What you have to do: From the items below, pick out every line that contains the string "КАРТЫ" and copy those lines. Uppercase and lowercase must match.

Data under study Block Start

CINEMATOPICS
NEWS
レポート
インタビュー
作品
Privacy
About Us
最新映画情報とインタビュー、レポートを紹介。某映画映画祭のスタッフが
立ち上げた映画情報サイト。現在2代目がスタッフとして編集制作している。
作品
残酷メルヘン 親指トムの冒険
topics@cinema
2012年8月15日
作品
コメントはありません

Data under study Block End
Data under study Block Start

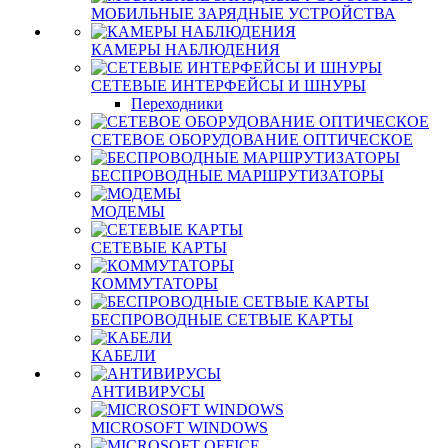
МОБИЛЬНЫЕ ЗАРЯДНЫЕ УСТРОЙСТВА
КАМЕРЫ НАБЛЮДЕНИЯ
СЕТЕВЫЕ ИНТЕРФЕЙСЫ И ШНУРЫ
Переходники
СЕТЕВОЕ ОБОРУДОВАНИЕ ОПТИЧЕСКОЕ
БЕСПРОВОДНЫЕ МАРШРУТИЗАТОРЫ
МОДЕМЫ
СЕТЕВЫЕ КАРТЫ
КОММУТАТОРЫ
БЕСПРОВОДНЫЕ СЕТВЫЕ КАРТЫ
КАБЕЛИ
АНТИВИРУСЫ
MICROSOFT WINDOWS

Data under study Block End

Output of the exercise:
СЕТЕВЫЕ КАРТЫ
БЕСПРОВОДНЫЕ СЕТВЫЕ КАРТЫ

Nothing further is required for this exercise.